EXCERPTED RECORDS section start

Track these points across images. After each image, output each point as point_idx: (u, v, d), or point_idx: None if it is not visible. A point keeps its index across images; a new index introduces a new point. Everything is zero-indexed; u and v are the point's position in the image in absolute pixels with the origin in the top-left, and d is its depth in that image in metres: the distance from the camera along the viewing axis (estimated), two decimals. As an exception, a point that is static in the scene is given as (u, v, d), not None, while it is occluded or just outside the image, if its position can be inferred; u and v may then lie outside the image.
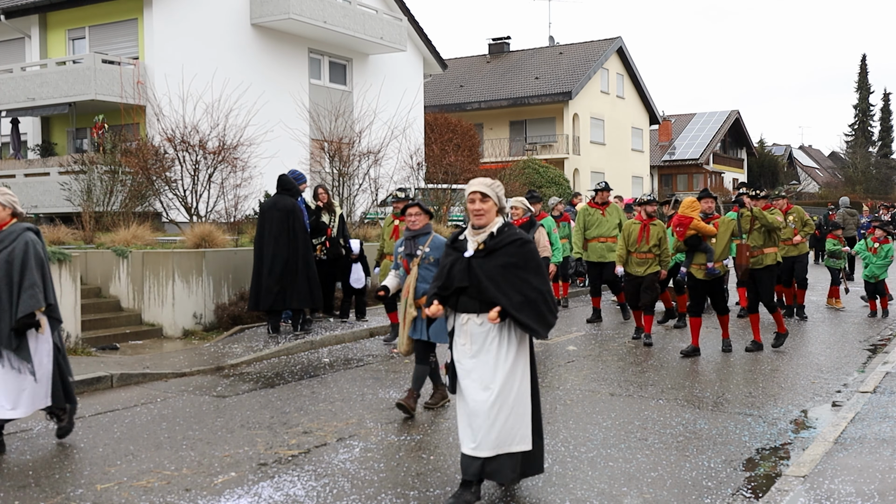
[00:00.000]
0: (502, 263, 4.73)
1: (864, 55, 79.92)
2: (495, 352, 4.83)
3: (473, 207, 4.76)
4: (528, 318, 4.72)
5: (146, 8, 20.84)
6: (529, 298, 4.71)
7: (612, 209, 13.28)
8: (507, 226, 4.84)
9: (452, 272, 4.79)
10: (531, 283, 4.75)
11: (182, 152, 15.76)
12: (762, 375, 8.94)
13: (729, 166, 58.89)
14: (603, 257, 12.83)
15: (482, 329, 4.83)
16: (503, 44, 47.72)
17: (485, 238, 4.78)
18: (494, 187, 4.82)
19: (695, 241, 9.93)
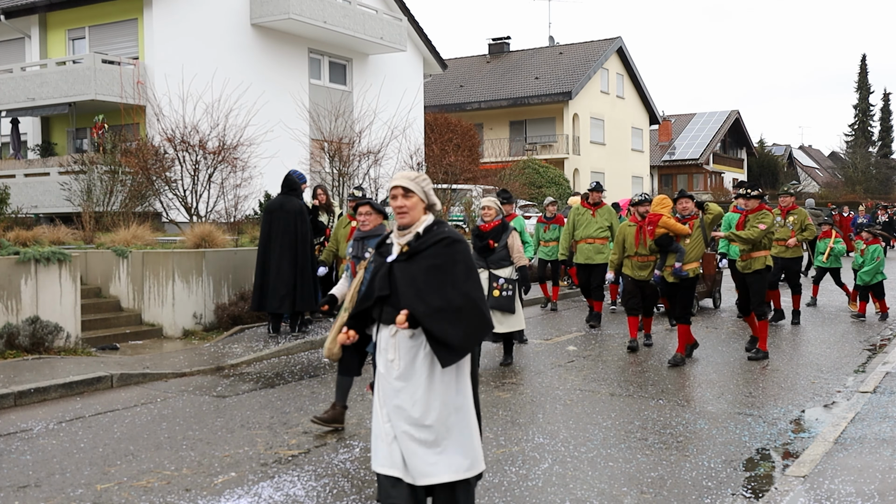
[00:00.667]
0: (425, 266, 4.06)
1: (864, 55, 79.85)
2: (427, 370, 4.05)
3: (395, 205, 4.16)
4: (443, 328, 3.92)
5: (146, 8, 20.84)
6: (453, 305, 3.98)
7: (604, 211, 12.78)
8: (436, 224, 4.20)
9: (374, 281, 4.18)
10: (458, 287, 4.02)
11: (182, 152, 15.76)
12: (762, 375, 8.94)
13: (729, 166, 58.89)
14: (590, 259, 12.44)
15: (413, 344, 4.08)
16: (503, 44, 47.71)
17: (409, 239, 4.15)
18: (419, 181, 4.23)
19: (666, 241, 9.47)
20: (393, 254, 4.19)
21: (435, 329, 3.94)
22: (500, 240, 9.06)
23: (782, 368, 9.35)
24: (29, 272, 9.74)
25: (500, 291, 9.00)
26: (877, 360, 9.63)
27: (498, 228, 9.14)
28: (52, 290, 9.92)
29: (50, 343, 9.77)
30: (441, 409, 4.03)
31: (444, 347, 3.96)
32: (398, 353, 4.11)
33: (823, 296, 15.47)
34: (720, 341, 11.10)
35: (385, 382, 4.14)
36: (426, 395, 4.04)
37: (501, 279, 9.01)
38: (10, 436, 6.67)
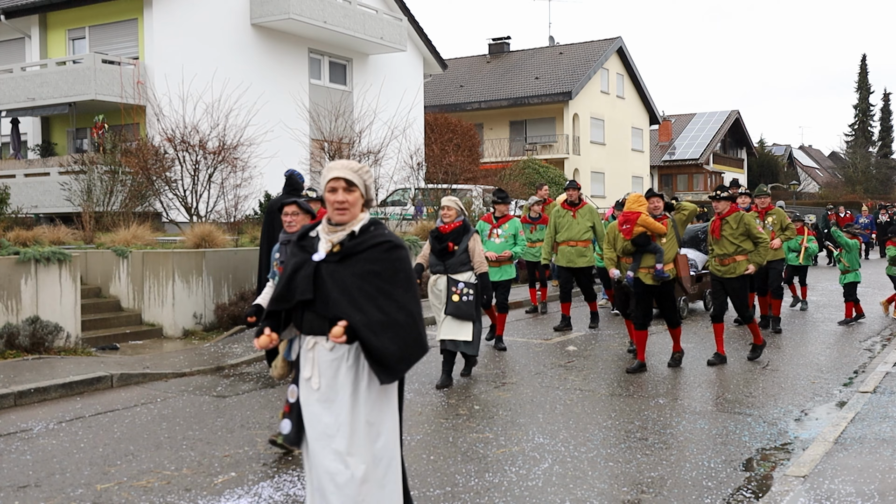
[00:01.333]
0: (361, 272, 3.54)
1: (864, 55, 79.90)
2: (351, 392, 3.57)
3: (335, 199, 3.60)
4: (384, 343, 3.47)
5: (146, 8, 20.84)
6: (393, 319, 3.49)
7: (585, 211, 12.08)
8: (373, 224, 3.69)
9: (296, 280, 3.61)
10: (397, 300, 3.53)
11: (182, 152, 15.76)
12: (762, 375, 8.94)
13: (729, 166, 58.87)
14: (572, 262, 11.93)
15: (334, 357, 3.56)
16: (503, 44, 47.71)
17: (343, 238, 3.62)
18: (362, 173, 3.68)
19: (643, 241, 9.00)
20: (320, 251, 3.64)
21: (372, 343, 3.45)
22: (460, 242, 8.33)
23: (782, 368, 9.35)
24: (29, 272, 9.75)
25: (459, 296, 8.23)
26: (877, 360, 9.63)
27: (458, 230, 8.39)
28: (52, 290, 9.92)
29: (50, 343, 9.77)
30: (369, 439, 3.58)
31: (379, 364, 3.49)
32: (317, 370, 3.59)
33: (823, 296, 15.48)
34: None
35: (305, 407, 3.62)
36: (351, 421, 3.56)
37: (461, 283, 8.26)
38: (10, 436, 6.67)
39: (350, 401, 3.56)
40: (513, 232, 10.43)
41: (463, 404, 7.63)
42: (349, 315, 3.47)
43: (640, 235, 8.98)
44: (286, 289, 3.65)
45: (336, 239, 3.64)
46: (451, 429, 6.77)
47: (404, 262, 3.64)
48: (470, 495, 5.20)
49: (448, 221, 8.48)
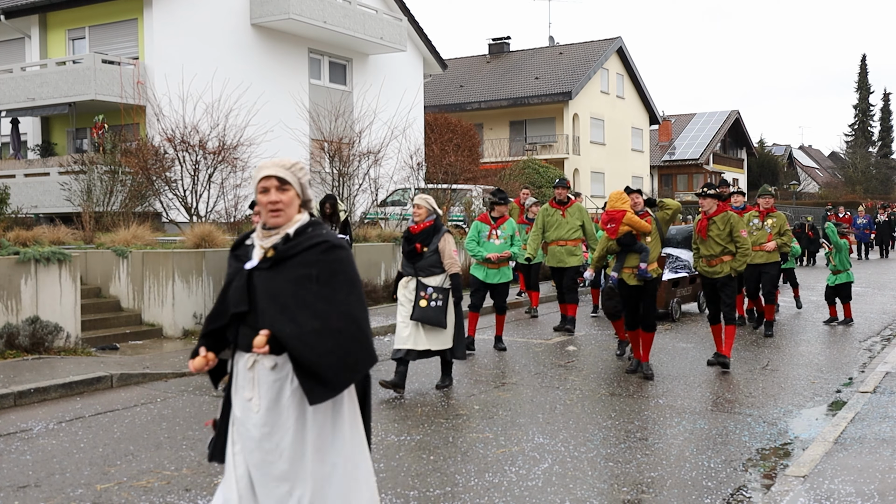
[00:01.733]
0: (295, 276, 3.23)
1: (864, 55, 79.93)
2: (296, 416, 3.23)
3: (268, 200, 3.30)
4: (317, 355, 3.13)
5: (146, 8, 20.84)
6: (331, 326, 3.16)
7: (575, 210, 11.82)
8: (311, 225, 3.38)
9: (230, 292, 3.34)
10: (337, 304, 3.21)
11: (182, 152, 15.76)
12: (762, 375, 8.94)
13: (729, 166, 58.86)
14: (562, 262, 11.66)
15: (277, 377, 3.22)
16: (503, 44, 47.72)
17: (276, 242, 3.31)
18: (296, 171, 3.37)
19: (629, 241, 8.65)
20: (253, 259, 3.34)
21: (305, 356, 3.13)
22: (429, 243, 7.93)
23: (782, 368, 9.35)
24: (29, 272, 9.74)
25: (427, 301, 7.82)
26: (877, 360, 9.63)
27: (428, 230, 7.98)
28: (52, 290, 9.92)
29: (50, 343, 9.77)
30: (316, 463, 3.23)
31: (314, 380, 3.15)
32: (257, 390, 3.25)
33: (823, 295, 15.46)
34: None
35: (243, 429, 3.28)
36: (295, 446, 3.22)
37: (430, 288, 7.88)
38: (10, 436, 6.67)
39: (295, 425, 3.21)
40: (510, 233, 10.21)
41: (463, 404, 7.63)
42: (278, 325, 3.16)
43: (626, 235, 8.66)
44: (221, 302, 3.36)
45: (269, 244, 3.32)
46: (451, 429, 6.77)
47: (344, 263, 3.31)
48: (470, 495, 5.20)
49: (418, 221, 8.07)
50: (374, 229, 16.28)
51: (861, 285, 18.70)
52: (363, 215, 18.41)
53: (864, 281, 19.85)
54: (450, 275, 7.97)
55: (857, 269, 23.77)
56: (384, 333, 11.76)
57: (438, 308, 7.85)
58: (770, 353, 10.24)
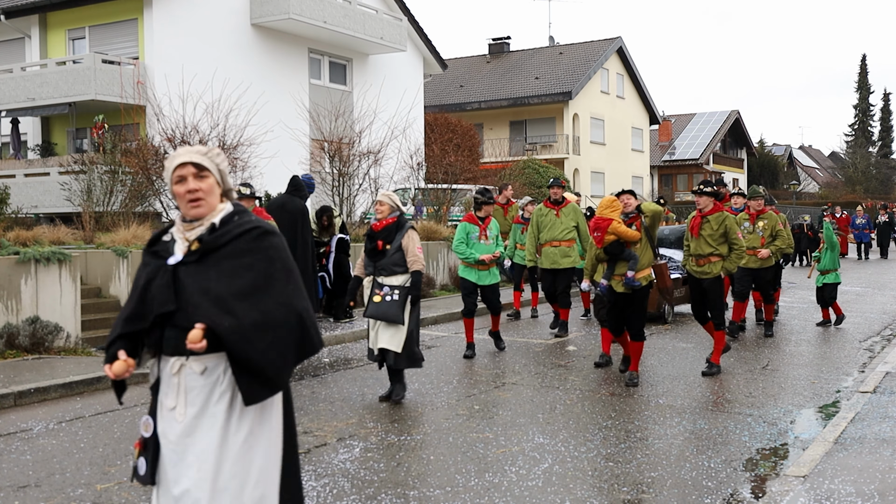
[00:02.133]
0: (228, 268, 2.99)
1: (864, 55, 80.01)
2: (224, 420, 2.99)
3: (185, 189, 3.05)
4: (258, 349, 2.92)
5: (146, 8, 20.85)
6: (272, 318, 2.95)
7: (569, 210, 11.47)
8: (237, 213, 3.13)
9: (150, 291, 3.02)
10: (275, 295, 2.99)
11: (182, 152, 15.75)
12: (762, 375, 8.94)
13: (729, 166, 58.86)
14: (556, 263, 11.30)
15: (206, 381, 2.98)
16: (503, 44, 47.73)
17: (202, 233, 3.07)
18: (213, 156, 3.13)
19: (616, 249, 8.37)
20: (176, 254, 3.07)
21: (245, 351, 2.90)
22: (392, 241, 7.55)
23: (782, 368, 9.35)
24: (29, 272, 9.74)
25: (382, 297, 7.45)
26: (877, 360, 9.63)
27: (391, 227, 7.59)
28: (52, 290, 9.92)
29: (50, 343, 9.77)
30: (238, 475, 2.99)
31: (253, 377, 2.93)
32: (182, 398, 2.99)
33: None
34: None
35: (165, 442, 3.03)
36: (220, 459, 2.96)
37: (385, 287, 7.49)
38: (10, 436, 6.67)
39: (219, 438, 2.96)
40: (496, 233, 10.03)
41: (463, 404, 7.63)
42: (215, 318, 2.90)
43: (613, 244, 8.37)
44: (140, 303, 3.03)
45: (193, 236, 3.07)
46: (451, 429, 6.77)
47: (280, 251, 3.09)
48: (470, 495, 5.20)
49: (381, 218, 7.69)
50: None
51: (861, 285, 18.70)
52: (363, 215, 18.41)
53: (864, 281, 19.85)
54: (412, 271, 7.55)
55: (857, 269, 23.81)
56: (384, 333, 11.77)
57: (392, 303, 7.41)
58: (770, 353, 10.25)
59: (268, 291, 2.99)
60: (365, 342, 11.19)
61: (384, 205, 7.73)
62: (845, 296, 16.09)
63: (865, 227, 28.01)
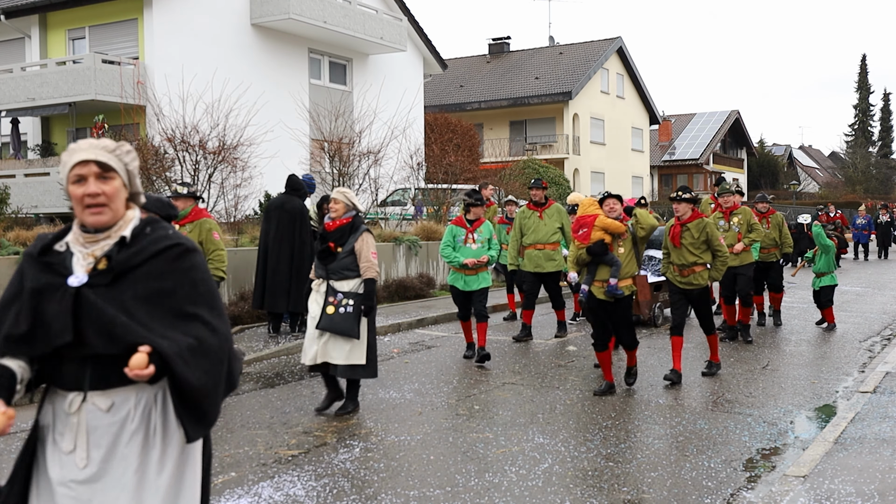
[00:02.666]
0: (145, 293, 2.55)
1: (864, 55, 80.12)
2: (136, 468, 2.57)
3: (85, 192, 2.61)
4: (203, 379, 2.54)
5: (146, 8, 20.85)
6: (208, 345, 2.58)
7: (553, 211, 11.10)
8: (148, 223, 2.69)
9: (44, 315, 2.54)
10: (206, 322, 2.60)
11: (182, 152, 15.76)
12: (762, 375, 8.94)
13: (729, 166, 58.89)
14: (540, 267, 10.91)
15: (113, 420, 2.54)
16: (503, 44, 47.74)
17: (109, 249, 2.59)
18: (122, 154, 2.67)
19: (600, 249, 7.77)
20: (78, 272, 2.56)
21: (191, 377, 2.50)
22: (345, 243, 7.08)
23: (782, 368, 9.35)
24: (29, 272, 9.72)
25: (335, 308, 6.92)
26: (877, 360, 9.63)
27: (344, 228, 7.13)
28: (52, 290, 9.89)
29: (50, 343, 9.73)
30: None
31: (195, 410, 2.55)
32: (83, 439, 2.55)
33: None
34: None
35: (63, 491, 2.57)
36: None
37: (340, 294, 6.97)
38: (11, 436, 6.66)
39: (135, 481, 2.55)
40: (487, 236, 9.57)
41: (463, 404, 7.63)
42: (153, 340, 2.47)
43: (598, 243, 7.79)
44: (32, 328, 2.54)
45: (99, 251, 2.59)
46: (451, 429, 6.77)
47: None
48: (470, 495, 5.20)
49: (335, 218, 7.20)
50: (374, 229, 16.28)
51: (861, 285, 18.70)
52: (363, 215, 18.41)
53: (864, 281, 19.85)
54: (364, 279, 7.05)
55: (857, 269, 23.81)
56: (383, 333, 11.76)
57: (347, 315, 6.91)
58: (770, 353, 10.25)
59: (197, 318, 2.59)
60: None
61: (339, 203, 7.22)
62: (845, 296, 16.09)
63: (865, 228, 27.93)
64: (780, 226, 12.16)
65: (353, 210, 7.27)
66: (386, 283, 14.67)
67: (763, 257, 11.90)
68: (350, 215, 7.23)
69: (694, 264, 8.47)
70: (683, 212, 8.48)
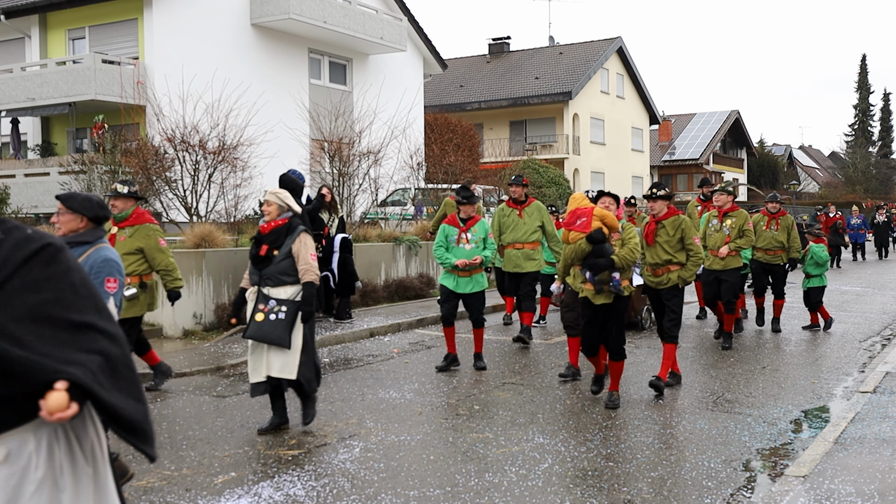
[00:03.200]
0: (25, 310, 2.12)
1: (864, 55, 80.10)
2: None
3: None
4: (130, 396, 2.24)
5: (146, 8, 20.85)
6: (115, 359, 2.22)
7: (533, 209, 10.63)
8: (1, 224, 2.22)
9: None
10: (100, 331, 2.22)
11: (182, 152, 15.76)
12: (762, 375, 8.94)
13: (729, 166, 58.93)
14: (519, 266, 10.49)
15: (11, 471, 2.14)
16: (503, 44, 47.75)
17: None
18: None
19: (601, 236, 7.31)
20: None
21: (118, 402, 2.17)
22: (280, 246, 6.55)
23: (782, 368, 9.35)
24: (29, 272, 9.72)
25: (265, 315, 6.45)
26: (877, 360, 9.63)
27: (279, 231, 6.60)
28: (52, 290, 9.89)
29: (50, 343, 9.73)
30: None
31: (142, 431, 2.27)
32: None
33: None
34: (717, 341, 11.09)
35: None
36: None
37: (272, 301, 6.48)
38: (10, 436, 6.66)
39: None
40: (482, 235, 9.11)
41: (463, 404, 7.63)
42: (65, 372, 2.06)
43: (599, 230, 7.33)
44: None
45: None
46: (451, 429, 6.77)
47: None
48: (470, 495, 5.20)
49: (269, 220, 6.69)
50: (374, 229, 16.28)
51: (861, 285, 18.71)
52: (363, 215, 18.41)
53: (864, 281, 19.86)
54: (303, 283, 6.54)
55: (857, 269, 23.82)
56: (384, 333, 11.77)
57: (278, 322, 6.42)
58: (770, 353, 10.25)
59: (89, 328, 2.20)
60: (365, 342, 11.20)
61: (272, 205, 6.69)
62: (845, 296, 16.10)
63: (860, 228, 27.84)
64: (790, 228, 11.71)
65: (289, 211, 6.75)
66: (386, 283, 14.67)
67: (768, 259, 11.68)
68: (286, 216, 6.72)
69: (668, 262, 8.10)
70: (659, 209, 8.19)
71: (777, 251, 11.66)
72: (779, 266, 11.75)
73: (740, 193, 51.92)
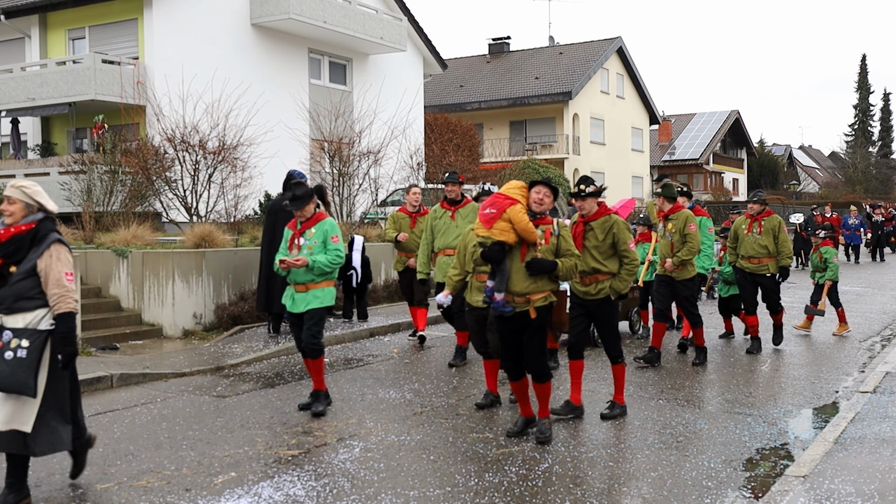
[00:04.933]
0: None
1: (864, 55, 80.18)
2: None
3: None
4: None
5: (146, 8, 20.85)
6: None
7: (468, 211, 9.32)
8: None
9: None
10: None
11: (182, 152, 15.76)
12: (762, 375, 8.94)
13: (729, 166, 58.94)
14: None
15: None
16: (503, 44, 47.76)
17: None
18: None
19: (497, 257, 6.03)
20: None
21: None
22: (21, 259, 4.92)
23: (782, 368, 9.35)
24: (29, 272, 9.73)
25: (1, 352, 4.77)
26: (877, 360, 9.63)
27: (21, 238, 4.94)
28: (52, 290, 9.90)
29: (50, 343, 9.74)
30: None
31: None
32: None
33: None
34: (717, 341, 11.09)
35: None
36: None
37: (7, 332, 4.81)
38: (10, 436, 6.66)
39: None
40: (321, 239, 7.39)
41: (463, 404, 7.63)
42: None
43: (495, 246, 6.02)
44: None
45: None
46: (451, 429, 6.77)
47: None
48: (470, 495, 5.20)
49: (9, 223, 4.98)
50: (374, 229, 16.27)
51: (861, 285, 18.71)
52: (363, 215, 18.41)
53: (864, 281, 19.86)
54: (58, 314, 4.86)
55: (857, 269, 23.81)
56: (384, 333, 11.76)
57: (20, 362, 4.74)
58: (770, 354, 10.24)
59: None
60: (365, 342, 11.19)
61: (14, 203, 4.95)
62: (846, 296, 16.07)
63: (857, 228, 27.74)
64: (777, 231, 10.14)
65: (40, 212, 5.03)
66: (386, 283, 14.66)
67: (753, 269, 10.14)
68: (33, 219, 4.98)
69: (596, 272, 6.91)
70: (589, 208, 6.97)
71: (763, 259, 10.08)
72: (765, 277, 10.13)
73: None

EXCERPTED RECORDS section end

> _WORK REQUEST_: From the first line of the records through the line with "30: (441, 409, 4.03)", reproduce each line exactly and leave the pictures out.

> _OUTPUT_:
Track these points across images. After each image, output each point as point_idx: (u, v, d), or point_idx: None if it is not visible. A point keeps its index across images; a new index introduces a new point. Everything is zero-indexed; u and v are the point's position in the image in absolute pixels with the origin in the top-left, and d is its depth in that image in metres: the distance from the camera along the viewing axis (estimated), two decimals. As an exception, a point that is static in the scene is given as (u, v, d), not None, while it is occluded or just outside the image, if its position can be inferred; u and v may then lie outside the image.
[00:00.000]
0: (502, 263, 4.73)
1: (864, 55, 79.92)
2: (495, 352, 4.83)
3: (473, 207, 4.76)
4: (528, 318, 4.72)
5: (146, 8, 20.84)
6: (529, 298, 4.71)
7: (612, 209, 13.28)
8: (507, 226, 4.84)
9: (452, 272, 4.79)
10: (531, 283, 4.75)
11: (182, 152, 15.76)
12: (762, 375, 8.94)
13: (729, 166, 58.89)
14: (603, 257, 12.83)
15: (482, 329, 4.83)
16: (503, 44, 47.72)
17: (485, 238, 4.78)
18: (494, 187, 4.82)
19: (695, 241, 9.93)
[00:00.667]
0: (425, 266, 4.06)
1: (864, 55, 79.85)
2: (427, 370, 4.05)
3: (395, 205, 4.16)
4: (443, 328, 3.92)
5: (146, 8, 20.84)
6: (453, 305, 3.98)
7: (604, 211, 12.78)
8: (436, 224, 4.20)
9: (374, 281, 4.18)
10: (458, 287, 4.02)
11: (182, 152, 15.76)
12: (762, 375, 8.94)
13: (729, 166, 58.89)
14: (590, 259, 12.44)
15: (413, 344, 4.08)
16: (503, 44, 47.71)
17: (409, 239, 4.15)
18: (419, 181, 4.23)
19: (666, 241, 9.47)
20: (393, 254, 4.19)
21: (435, 329, 3.94)
22: (500, 240, 9.06)
23: (782, 368, 9.35)
24: (29, 272, 9.74)
25: (500, 291, 9.00)
26: (877, 360, 9.63)
27: (498, 228, 9.14)
28: (52, 290, 9.92)
29: (50, 343, 9.77)
30: (441, 409, 4.03)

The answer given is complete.